■ WHAT IS EXPECTED ■
Quote every one of the records below word for word, changing nothing.

[Entries drawn from a collection]
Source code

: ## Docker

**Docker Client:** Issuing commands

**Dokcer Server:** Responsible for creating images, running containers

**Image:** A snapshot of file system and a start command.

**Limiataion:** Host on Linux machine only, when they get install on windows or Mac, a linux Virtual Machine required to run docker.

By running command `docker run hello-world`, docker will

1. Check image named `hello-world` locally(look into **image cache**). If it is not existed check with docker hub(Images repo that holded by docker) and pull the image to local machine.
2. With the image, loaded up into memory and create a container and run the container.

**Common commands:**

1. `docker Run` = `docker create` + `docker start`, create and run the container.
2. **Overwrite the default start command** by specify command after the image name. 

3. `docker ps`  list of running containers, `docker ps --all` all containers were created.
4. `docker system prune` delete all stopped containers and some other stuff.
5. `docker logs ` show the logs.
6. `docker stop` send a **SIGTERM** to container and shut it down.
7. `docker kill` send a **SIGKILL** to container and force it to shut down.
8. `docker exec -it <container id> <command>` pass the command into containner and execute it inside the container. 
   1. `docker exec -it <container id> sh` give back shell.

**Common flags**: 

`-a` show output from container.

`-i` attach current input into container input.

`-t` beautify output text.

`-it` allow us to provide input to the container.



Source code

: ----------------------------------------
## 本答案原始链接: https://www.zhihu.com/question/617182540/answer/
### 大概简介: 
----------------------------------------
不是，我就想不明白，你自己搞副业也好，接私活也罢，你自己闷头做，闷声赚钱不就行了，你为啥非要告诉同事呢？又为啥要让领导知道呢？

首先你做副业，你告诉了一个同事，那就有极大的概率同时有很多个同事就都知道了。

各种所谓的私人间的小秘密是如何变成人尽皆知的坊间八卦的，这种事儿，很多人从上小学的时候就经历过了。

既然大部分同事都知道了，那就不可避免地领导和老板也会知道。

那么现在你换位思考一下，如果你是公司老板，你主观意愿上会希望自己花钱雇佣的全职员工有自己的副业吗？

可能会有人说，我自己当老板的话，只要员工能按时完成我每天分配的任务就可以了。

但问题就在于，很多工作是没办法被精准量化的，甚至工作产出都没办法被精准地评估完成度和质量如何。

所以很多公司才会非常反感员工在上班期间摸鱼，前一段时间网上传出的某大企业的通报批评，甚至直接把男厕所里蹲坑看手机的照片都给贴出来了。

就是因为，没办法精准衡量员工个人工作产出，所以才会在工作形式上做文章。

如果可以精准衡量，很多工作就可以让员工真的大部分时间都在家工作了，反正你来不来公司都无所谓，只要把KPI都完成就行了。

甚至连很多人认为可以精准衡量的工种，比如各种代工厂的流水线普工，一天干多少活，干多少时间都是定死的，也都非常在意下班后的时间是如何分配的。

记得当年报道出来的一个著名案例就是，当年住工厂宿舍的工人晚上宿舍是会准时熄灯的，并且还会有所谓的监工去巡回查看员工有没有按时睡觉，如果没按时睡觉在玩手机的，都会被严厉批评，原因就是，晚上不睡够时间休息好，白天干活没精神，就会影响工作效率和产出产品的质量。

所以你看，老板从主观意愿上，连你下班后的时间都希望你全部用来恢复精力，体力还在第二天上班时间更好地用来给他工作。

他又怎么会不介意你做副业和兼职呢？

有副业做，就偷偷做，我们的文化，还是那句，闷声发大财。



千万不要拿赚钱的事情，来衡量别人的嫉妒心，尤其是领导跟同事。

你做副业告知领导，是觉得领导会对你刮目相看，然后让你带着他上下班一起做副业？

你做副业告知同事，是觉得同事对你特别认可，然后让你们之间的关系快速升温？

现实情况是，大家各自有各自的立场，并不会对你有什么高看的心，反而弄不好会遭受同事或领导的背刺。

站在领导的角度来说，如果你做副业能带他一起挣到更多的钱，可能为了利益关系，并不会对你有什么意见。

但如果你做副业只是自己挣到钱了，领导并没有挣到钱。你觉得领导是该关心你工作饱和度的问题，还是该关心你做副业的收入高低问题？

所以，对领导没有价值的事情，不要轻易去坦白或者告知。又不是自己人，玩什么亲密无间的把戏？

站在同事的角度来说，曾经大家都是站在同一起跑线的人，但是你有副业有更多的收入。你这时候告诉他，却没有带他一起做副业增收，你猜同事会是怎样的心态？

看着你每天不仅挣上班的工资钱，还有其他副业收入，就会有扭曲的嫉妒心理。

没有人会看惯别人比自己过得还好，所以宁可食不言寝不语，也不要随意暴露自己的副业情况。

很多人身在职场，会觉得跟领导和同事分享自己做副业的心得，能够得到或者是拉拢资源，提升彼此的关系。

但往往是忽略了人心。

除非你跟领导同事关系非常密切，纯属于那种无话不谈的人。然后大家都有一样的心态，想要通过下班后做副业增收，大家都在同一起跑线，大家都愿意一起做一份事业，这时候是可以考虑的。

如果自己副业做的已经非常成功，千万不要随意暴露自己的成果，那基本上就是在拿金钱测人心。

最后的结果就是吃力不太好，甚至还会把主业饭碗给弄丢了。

■ RESULT OF THE EXERCISE ■
Source code

: ## Docker

**Docker Client:** Issuing commands

**Dokcer Server:** Responsible for creating images, running containers

**Image:** A snapshot of file system and a start command.

**Limiataion:** Host on Linux machine only, when they get install on windows or Mac, a linux Virtual Machine required to run docker.

By running command `docker run hello-world`, docker will

1. Check image named `hello-world` locally(look into **image cache**). If it is not existed check with docker hub(Images repo that holded by docker) and pull the image to local machine.
2. With the image, loaded up into memory and create a container and run the container.

**Common commands:**

1. `docker Run` = `docker create` + `docker start`, create and run the container.
2. **Overwrite the default start command** by specify command after the image name. 

3. `docker ps`  list of running containers, `docker ps --all` all containers were created.
4. `docker system prune` delete all stopped containers and some other stuff.
5. `docker logs ` show the logs.
6. `docker stop` send a **SIGTERM** to container and shut it down.
7. `docker kill` send a **SIGKILL** to container and force it to shut down.
8. `docker exec -it <container id> <command>` pass the command into containner and execute it inside the container. 
   1. `docker exec -it <container id> sh` give back shell.

**Common flags**: 

`-a` show output from container.

`-i` attach current input into container input.

`-t` beautify output text.

`-it` allow us to provide input to the container.



Source code

: ----------------------------------------
## 本答案原始链接: https://www.zhihu.com/question/617182540/answer/
### 大概简介: 
----------------------------------------
不是，我就想不明白，你自己搞副业也好，接私活也罢，你自己闷头做，闷声赚钱不就行了，你为啥非要告诉同事呢？又为啥要让领导知道呢？

首先你做副业，你告诉了一个同事，那就有极大的概率同时有很多个同事就都知道了。

各种所谓的私人间的小秘密是如何变成人尽皆知的坊间八卦的，这种事儿，很多人从上小学的时候就经历过了。

既然大部分同事都知道了，那就不可避免地领导和老板也会知道。

那么现在你换位思考一下，如果你是公司老板，你主观意愿上会希望自己花钱雇佣的全职员工有自己的副业吗？

可能会有人说，我自己当老板的话，只要员工能按时完成我每天分配的任务就可以了。

但问题就在于，很多工作是没办法被精准量化的，甚至工作产出都没办法被精准地评估完成度和质量如何。

所以很多公司才会非常反感员工在上班期间摸鱼，前一段时间网上传出的某大企业的通报批评，甚至直接把男厕所里蹲坑看手机的照片都给贴出来了。

就是因为，没办法精准衡量员工个人工作产出，所以才会在工作形式上做文章。

如果可以精准衡量，很多工作就可以让员工真的大部分时间都在家工作了，反正你来不来公司都无所谓，只要把KPI都完成就行了。

甚至连很多人认为可以精准衡量的工种，比如各种代工厂的流水线普工，一天干多少活，干多少时间都是定死的，也都非常在意下班后的时间是如何分配的。

记得当年报道出来的一个著名案例就是，当年住工厂宿舍的工人晚上宿舍是会准时熄灯的，并且还会有所谓的监工去巡回查看员工有没有按时睡觉，如果没按时睡觉在玩手机的，都会被严厉批评，原因就是，晚上不睡够时间休息好，白天干活没精神，就会影响工作效率和产出产品的质量。

所以你看，老板从主观意愿上，连你下班后的时间都希望你全部用来恢复精力，体力还在第二天上班时间更好地用来给他工作。

他又怎么会不介意你做副业和兼职呢？

有副业做，就偷偷做，我们的文化，还是那句，闷声发大财。



千万不要拿赚钱的事情，来衡量别人的嫉妒心，尤其是领导跟同事。

你做副业告知领导，是觉得领导会对你刮目相看，然后让你带着他上下班一起做副业？

你做副业告知同事，是觉得同事对你特别认可，然后让你们之间的关系快速升温？

现实情况是，大家各自有各自的立场，并不会对你有什么高看的心，反而弄不好会遭受同事或领导的背刺。

站在领导的角度来说，如果你做副业能带他一起挣到更多的钱，可能为了利益关系，并不会对你有什么意见。

但如果你做副业只是自己挣到钱了，领导并没有挣到钱。你觉得领导是该关心你工作饱和度的问题，还是该关心你做副业的收入高低问题？

所以，对领导没有价值的事情，不要轻易去坦白或者告知。又不是自己人，玩什么亲密无间的把戏？

站在同事的角度来说，曾经大家都是站在同一起跑线的人，但是你有副业有更多的收入。你这时候告诉他，却没有带他一起做副业增收，你猜同事会是怎样的心态？

看着你每天不仅挣上班的工资钱，还有其他副业收入，就会有扭曲的嫉妒心理。

没有人会看惯别人比自己过得还好，所以宁可食不言寝不语，也不要随意暴露自己的副业情况。

很多人身在职场，会觉得跟领导和同事分享自己做副业的心得，能够得到或者是拉拢资源，提升彼此的关系。

但往往是忽略了人心。

除非你跟领导同事关系非常密切，纯属于那种无话不谈的人。然后大家都有一样的心态，想要通过下班后做副业增收，大家都在同一起跑线，大家都愿意一起做一份事业，这时候是可以考虑的。

如果自己副业做的已经非常成功，千万不要随意暴露自己的成果，那基本上就是在拿金钱测人心。

最后的结果就是吃力不太好，甚至还会把主业饭碗给弄丢了。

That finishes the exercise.